ナタリー時代にお世話になったミムラさんが遊びにきてくれたので、トロリー(半日で名所を回るはとバスみたいなの)乗るかと聞いてみると、生活者目線の町歩きがしてみたいというリクエストがあり、ならばと思ってハブウェイという、町じゅうにステーションがあるレンタサイクルを使って街案内をすることにした。

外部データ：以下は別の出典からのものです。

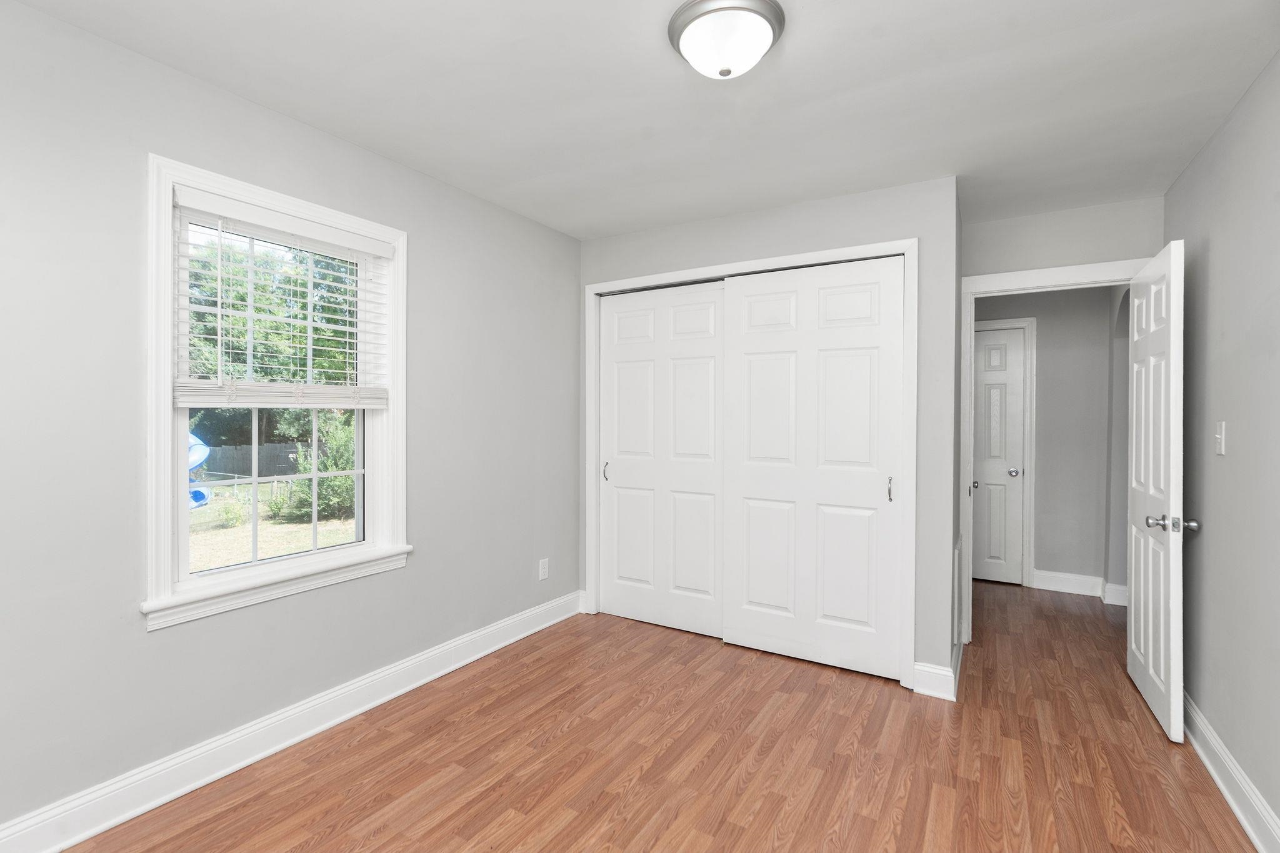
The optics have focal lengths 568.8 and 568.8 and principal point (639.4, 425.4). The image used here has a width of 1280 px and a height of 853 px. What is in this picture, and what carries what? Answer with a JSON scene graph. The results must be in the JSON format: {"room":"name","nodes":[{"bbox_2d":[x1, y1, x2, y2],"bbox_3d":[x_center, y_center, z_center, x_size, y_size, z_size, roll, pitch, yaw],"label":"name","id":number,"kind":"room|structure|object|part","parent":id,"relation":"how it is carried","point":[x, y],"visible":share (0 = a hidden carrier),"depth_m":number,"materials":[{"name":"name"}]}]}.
{"room":"bedroom","nodes":[
{"label":"bedroom","id":0,"kind":"room"},
{"bbox_2d":[0,0,581,844],"bbox_3d":[-1.178,0.020,2.671,0.162,2.451,4.841,0,1,31],"label":"left wall","id":1,"kind":"structure","parent":0,"point":[437,555],"depth_m":1.89,"materials":[{"name":"grey paint"}]},
{"bbox_2d":[141,151,410,633],"bbox_3d":[-1.370,-0.116,2.260,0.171,1.540,0.978,0,1,31],"label":"window","id":2,"kind":"structure","parent":1,"relation":"in","point":[164,523],"depth_m":2.06,"materials":[{"name":"white"}]},
{"bbox_3d":[-1.405,0.215,2.281,0.062,0.606,0.638,0,1,31],"label":"sash","id":3,"kind":"part","parent":2,"relation":"part of","materials":[{"name":"white glass"}]},
{"bbox_2d":[171,186,393,405],"bbox_3d":[-1.344,-0.439,2.229,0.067,0.726,0.820,0,1,31],"label":"window blind","id":4,"kind":"object","parent":2,"relation":"attached to","point":[274,394],"visible":0.98,"depth_m":2.15,"materials":[{"name":"white plastic"}]},
{"bbox_2d":[0,589,582,852],"bbox_3d":[-1.338,1.184,2.276,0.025,0.133,3.624,0,1,31],"label":"left baseboard","id":5,"kind":"structure","parent":1,"relation":"attached to","point":[81,837],"depth_m":2.09,"materials":[{"name":"white paint"}]},
{"bbox_2d":[538,557,549,580],"bbox_3d":[-0.585,0.876,3.474,0.008,0.117,0.072,0,1,31],"label":"wall socket","id":6,"kind":"object","parent":1,"relation":"attached to","point":[544,563],"visible":0.99,"depth_m":3.47,"materials":[{"name":"white plastic"}]},
{"bbox_2d":[5,0,1279,241],"bbox_3d":[1.155,-1.233,2.417,4.468,0.114,6.830,0,1,31],"label":"ceiling","id":7,"kind":"structure","parent":0,"point":[795,50],"depth_m":1.99,"materials":[{"name":"white paint"}]},
{"bbox_2d":[667,0,786,79],"bbox_3d":[0.254,-1.102,1.688,0.334,0.148,0.334,0,1,31],"label":"ceiling light","id":8,"kind":"object","parent":7,"relation":"attached to","point":[695,18],"visible":0.99,"depth_m":1.61,"materials":[{"name":"white glass"}]},
{"bbox_2d":[57,582,1266,852],"bbox_3d":[1.150,1.320,2.355,4.509,0.105,6.785,0,1,31],"label":"floor","id":9,"kind":"structure","parent":0,"point":[752,782],"depth_m":2.14,"materials":[{"name":"brown wood"}]},
{"bbox_2d":[576,175,960,697],"bbox_3d":[0.563,0.035,3.263,2.153,2.447,0.118,0,1,31],"label":"closet wall","id":10,"kind":"structure","parent":0,"point":[822,207],"depth_m":2.77,"materials":[{"name":"grey paint"}]},
{"bbox_2d":[583,235,914,693],"bbox_3d":[0.516,0.174,3.263,1.939,2.173,0.123,0,1,31],"label":"closet door frame","id":11,"kind":"structure","parent":10,"relation":"attached to","point":[905,244],"depth_m":2.87,"materials":[{"name":"white paint"}]},
{"bbox_2d":[596,280,724,637],"bbox_3d":[0.124,0.196,3.513,0.916,2.084,0.057,0,1,31],"label":"left closet door","id":12,"kind":"structure","parent":11,"relation":"in","point":[645,578],"depth_m":3.50,"materials":[{"name":"white paint"}]},
{"bbox_2d":[721,254,906,680],"bbox_3d":[0.882,0.208,3.015,0.927,2.079,0.058,0,1,31],"label":"right closet door","id":13,"kind":"structure","parent":11,"relation":"in","point":[740,622],"depth_m":2.98,"materials":[{"name":"white paint"}]},
{"bbox_3d":[1.240,0.318,2.828,0.025,0.123,0.033,0,1,31],"label":"pull","id":14,"kind":"part","parent":13,"relation":"part of","materials":[{"name":"metal"}]},
{"bbox_2d":[913,639,961,701],"bbox_3d":[1.546,1.205,2.922,0.186,0.133,0.631,0,1,31],"label":"closet wall baseboard","id":15,"kind":"structure","parent":10,"relation":"attached to","point":[945,672],"depth_m":2.69,"materials":[{"name":"white paint"}]},
{"bbox_2d":[951,537,961,648],"bbox_3d":[1.647,0.859,2.978,0.017,0.491,0.381,0,1,31],"label":"wall vent","id":16,"kind":"object","parent":10,"relation":"attached to","point":[957,550],"visible":0.99,"depth_m":2.87,"materials":[{"name":"white"}]},
{"bbox_2d":[975,286,1124,600],"bbox_3d":[2.798,0.027,4.650,2.824,2.458,0.117,0,1,31],"label":"hallway wall","id":17,"kind":"structure","parent":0,"point":[1048,344],"depth_m":4.30,"materials":[{"name":"grey paint"}]},
{"bbox_2d":[971,325,1025,586],"bbox_3d":[2.670,0.239,4.637,0.743,2.013,0.108,0,1,31],"label":"hallway door","id":18,"kind":"structure","parent":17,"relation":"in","point":[985,379],"depth_m":4.54,"materials":[{"name":"white paint"}]},
{"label":"knob","id":19,"kind":"part","parent":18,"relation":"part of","materials":[{"name":"metal"}]},
{"bbox_3d":[2.914,0.375,4.456,0.072,0.063,0.077,0,1,31],"label":"doorknob","id":20,"kind":"part","parent":18,"relation":"part of","materials":[{"name":"silver metal"}]},
{"bbox_2d":[973,318,1036,588],"bbox_3d":[2.670,0.200,4.646,0.908,2.111,0.027,0,1,31],"label":"hallway door frame","id":21,"kind":"structure","parent":17,"relation":"attached to","point":[1033,339],"depth_m":4.43,"materials":[{"name":"white paint"}]},
{"bbox_2d":[1032,568,1128,605],"bbox_3d":[3.361,1.201,4.183,0.772,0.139,0.292,0,1,31],"label":"hallway baseboard","id":22,"kind":"structure","parent":17,"relation":"attached to","point":[1053,585],"depth_m":4.26,"materials":[{"name":"white paint"}]},
{"bbox_2d":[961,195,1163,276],"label":"door wall","id":23,"kind":"structure","parent":0,"point":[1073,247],"depth_m":3.09,"materials":[{"name":"paint"}]},
{"bbox_2d":[959,256,1146,643],"bbox_3d":[2.284,0.203,3.150,0.907,2.132,0.156,0,1,31],"label":"door frame","id":24,"kind":"structure","parent":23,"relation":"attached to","point":[1028,274],"depth_m":3.29,"materials":[{"name":"white paint"}]},
{"bbox_2d":[1126,238,1191,743],"bbox_3d":[2.353,0.250,2.612,0.174,2.025,0.781,0,1,31],"label":"open door","id":25,"kind":"structure","parent":24,"relation":"attached to","point":[1150,667],"depth_m":2.45,"materials":[{"name":"white paint"}]},
{"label":"doorknob","id":26,"kind":"part","parent":25,"relation":"part of","materials":[{"name":"silver metal"}]},
{"bbox_3d":[2.160,0.400,2.311,0.172,0.067,0.080,0,1,31],"label":"doorknob","id":27,"kind":"part","parent":25,"relation":"part of","materials":[{"name":"silver metal"}]},
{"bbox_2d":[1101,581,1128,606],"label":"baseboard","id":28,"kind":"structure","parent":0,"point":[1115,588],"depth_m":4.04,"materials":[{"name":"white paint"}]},
{"bbox_2d":[1165,51,1279,847],"bbox_3d":[1.577,0.059,1.026,0.118,2.453,4.587,0,1,31],"label":"right wall","id":29,"kind":"structure","parent":0,"point":[1215,257],"depth_m":2.00,"materials":[{"name":"grey paint"}]},
{"bbox_2d":[1213,421,1226,455],"bbox_3d":[2.158,0.046,2.120,0.018,0.117,0.073,0,1,31],"label":"light switch","id":30,"kind":"object","parent":29,"relation":"attached to","point":[1218,436],"visible":0.97,"depth_m":2.11,"materials":[{"name":"white plastic"}]},
{"bbox_2d":[1183,690,1279,852],"bbox_3d":[1.500,1.225,1.078,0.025,0.131,4.316,0,1,31],"label":"right baseboard","id":31,"kind":"structure","parent":29,"relation":"attached to","point":[1223,789],"depth_m":1.94,"materials":[{"name":"white paint"}]},
{"label":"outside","id":32,"kind":"structure","parent":0,"visible":0},
{"bbox_2d":[189,478,356,571],"label":"lawn","id":33,"kind":"structure","parent":32,"point":[301,538],"depth_m":9.11,"materials":[{"name":"green plant"}]},
{"bbox_2d":[187,431,212,509],"bbox_3d":[-8.335,0.793,10.146,1.042,1.493,1.051,0,1,31],"label":"slide","id":34,"kind":"object","parent":33,"relation":"on","point":[204,449],"visible":0.35,"depth_m":10.21,"materials":[{"name":"blue plastic"}]},
{"bbox_2d":[196,437,306,479],"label":"fence","id":35,"kind":"object","parent":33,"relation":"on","point":[241,449],"visible":0.4,"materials":[{"name":"wood"}]},
{"bbox_2d":[274,413,356,523],"bbox_3d":[-5.275,0.719,10.223,1.803,1.949,1.916,0,1,31],"label":"bush","id":36,"kind":"object","parent":33,"relation":"on","point":[329,481],"visible":0.45,"depth_m":9.78,"materials":[{"name":"green plant"}]},
{"label":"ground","id":37,"kind":"structure","parent":32,"visible":0},
{"bbox_2d":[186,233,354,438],"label":"tree","id":38,"kind":"object","parent":37,"relation":"on","point":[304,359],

ハブウェイめちゃくちゃ未来なので興味がある人は調べてみてください(そして京都とかでも実装されたらいいな)。

クラムチャウダを食ったりMITの校舎見物に行ったり、あとバークリーの中を案内したり川沿いを走ったりと楽しく1日を過ごしたのだが、夕食後にバックベイを歩いていたら便意を催し、目の前のコーヒー屋に駆け込んでトイレのドアを開けようとするもカギがかかっている。ノックするも返事なし。ぶっちゃけもう、隣のスタバまで移動するのもつらい。ところが5分経っても出てこない。普通ならこれ絶対おかしいぞって思うのだが、ものすごい勢いで便意に耐えているので思考がまともに働いていない。

ああもう人生終わった、ほんとうに終わった…と思いかけたところでキッチンのスタッフが廊下に出てきて、おれの前を横切りざまに「ここレジに言ってカギ借りないと開かないよ?」まじかよ。変な歩き方でなんとかレジまで行って女の子にカギを借り、変な暗黒舞踏みたいな歩き方でトイレまで戻って無事開錠、事なきを得た。人生でいちばんやばい瞬間であった。そしてひと声かけてくれたスタッフは髭面のおじさんだったが、あれはおじさんの姿を借りて地上に舞い降りた天使だったんだと思う。用を済ませ、お待たせしてすいません、とミムラさんに謝った。